WHAT THE EXERCISE ASKS. Put the lines of the entries below into a numbered list, skipping blank lines and leaving out the pictures.

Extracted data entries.
━━━━━━━━

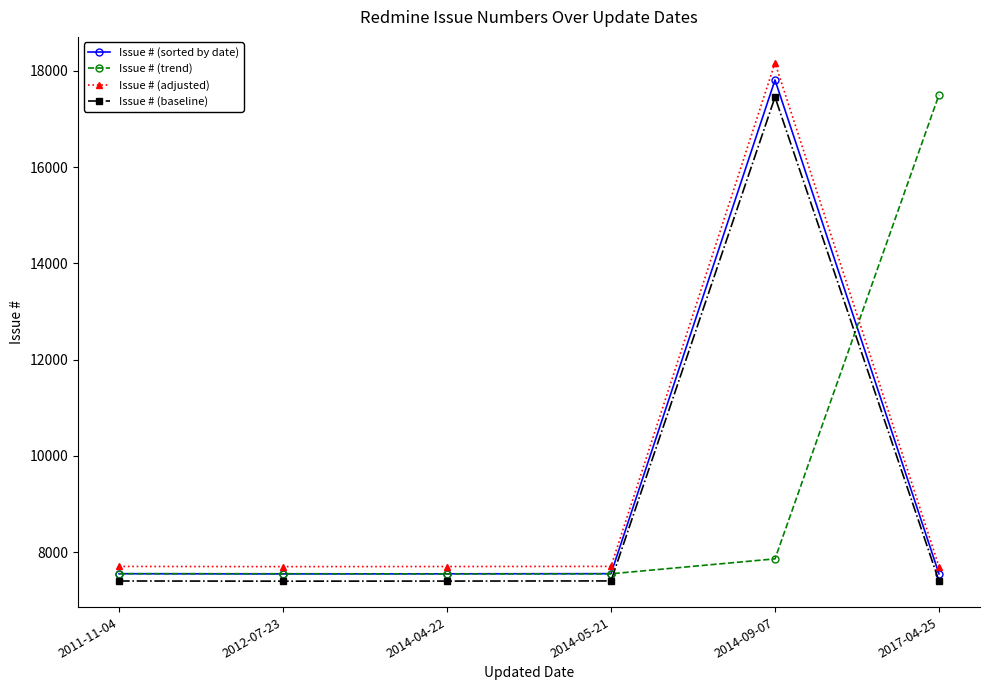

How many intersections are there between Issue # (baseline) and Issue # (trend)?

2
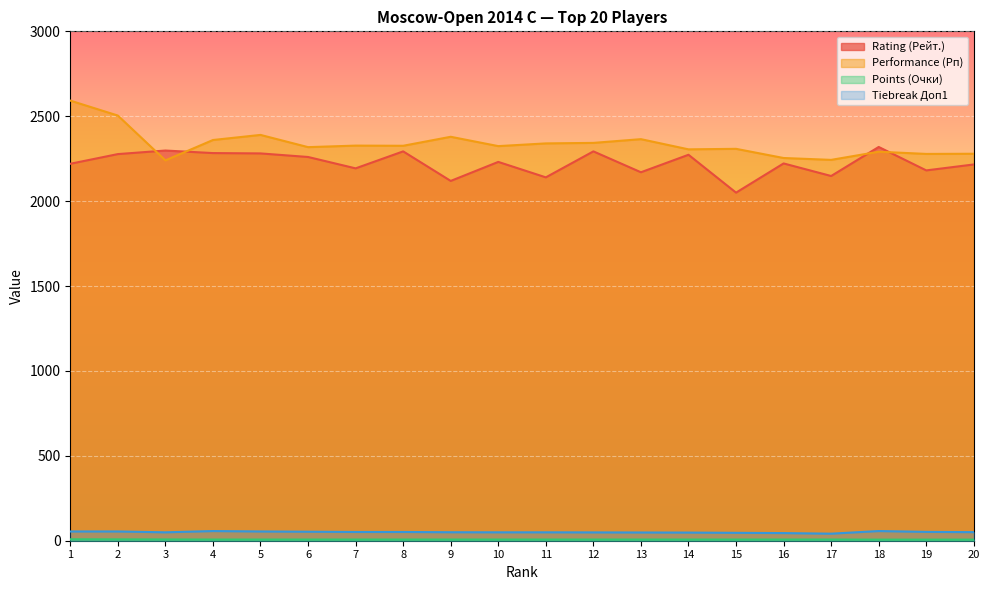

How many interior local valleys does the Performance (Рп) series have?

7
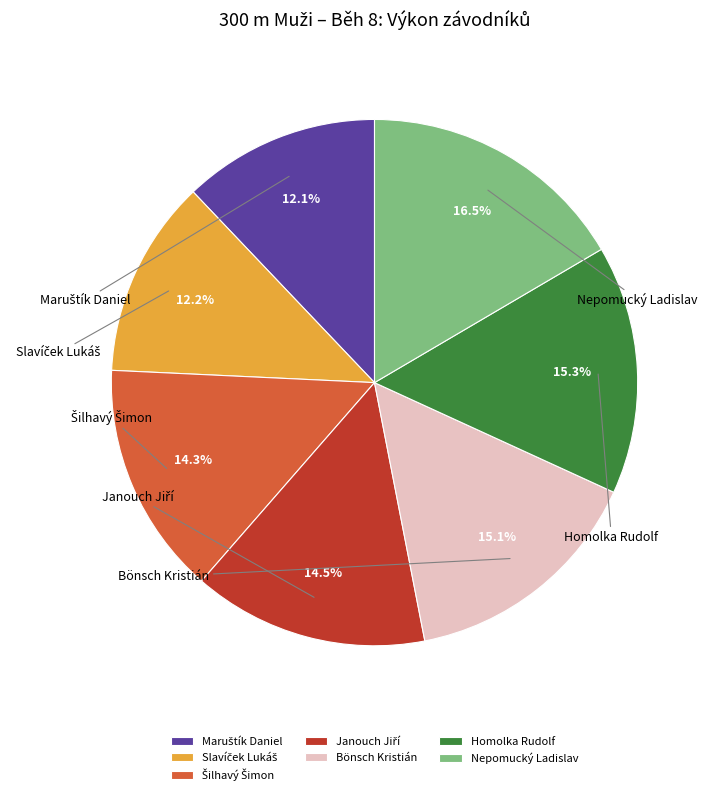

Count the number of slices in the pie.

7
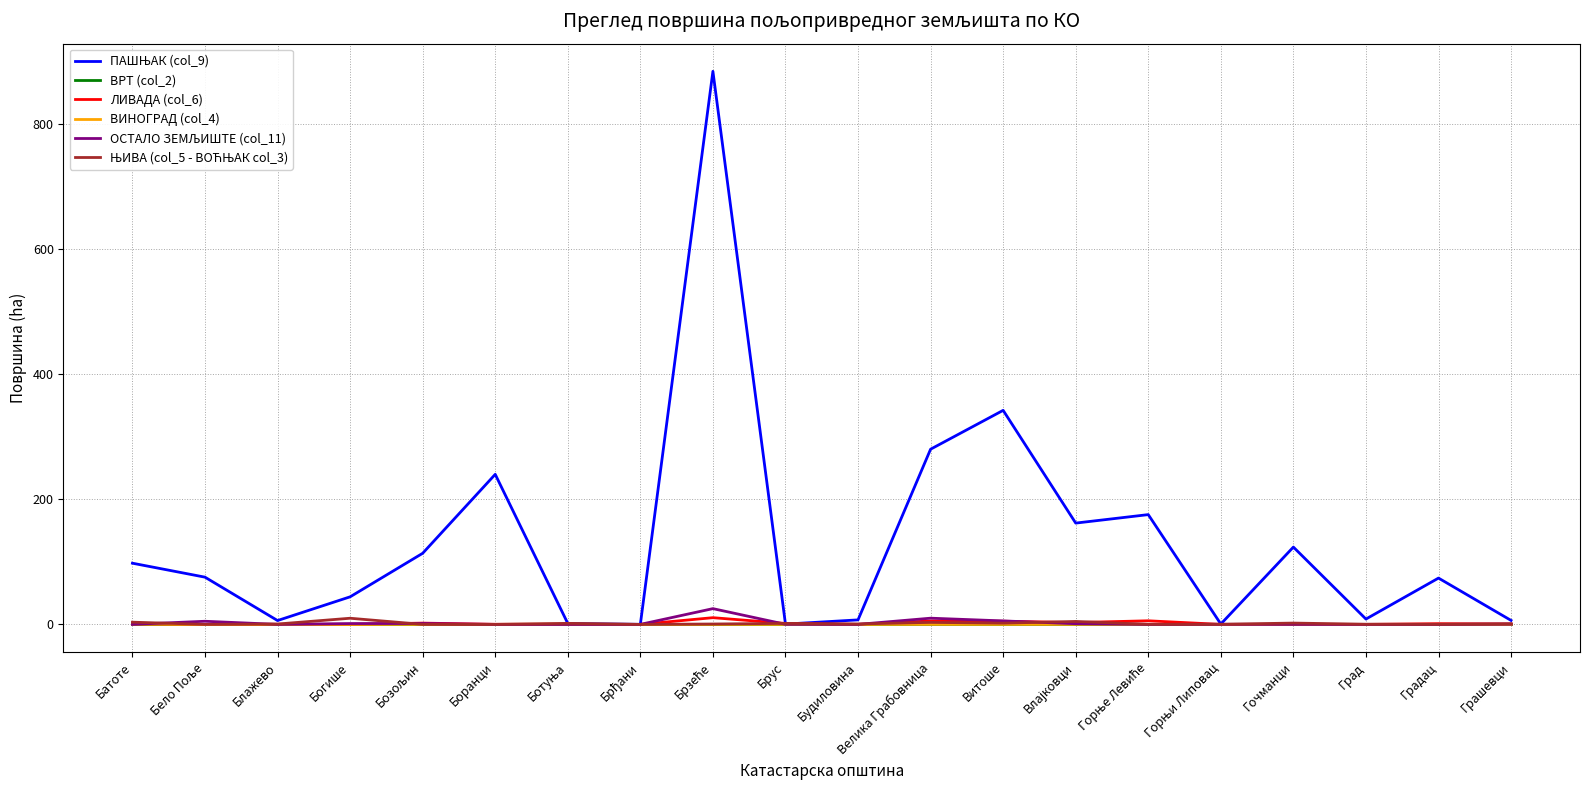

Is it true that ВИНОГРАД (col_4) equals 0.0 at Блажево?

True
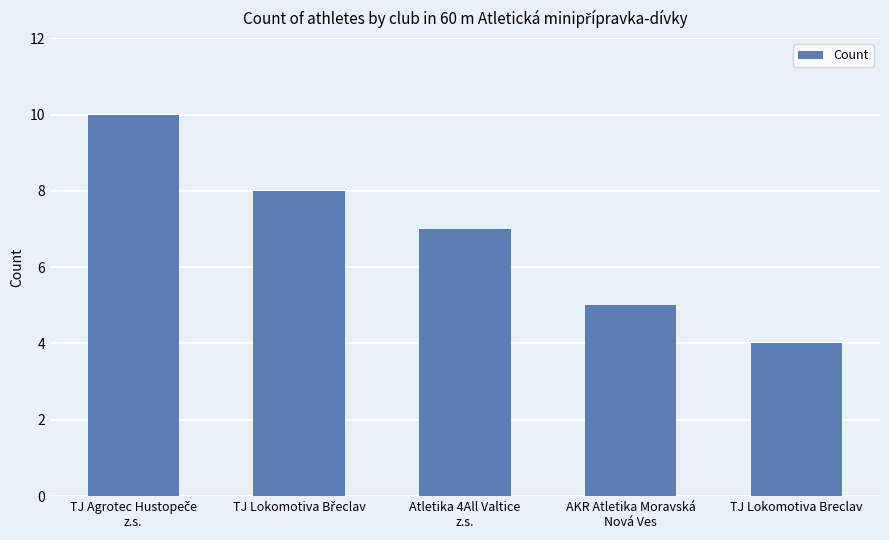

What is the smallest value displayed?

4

━━━━━━━━

EXERCISE SOLUTION.
1. How many intersections are there between Issue # (baseline) and Issue # (trend)?
2. 2
3. How many interior local valleys does the Performance (Рп) series have?
4. 7
5. Count the number of slices in the pie.
6. 7
7. Is it true that ВИНОГРАД (col_4) equals 0.0 at Блажево?
8. True
9. What is the smallest value displayed?
10. 4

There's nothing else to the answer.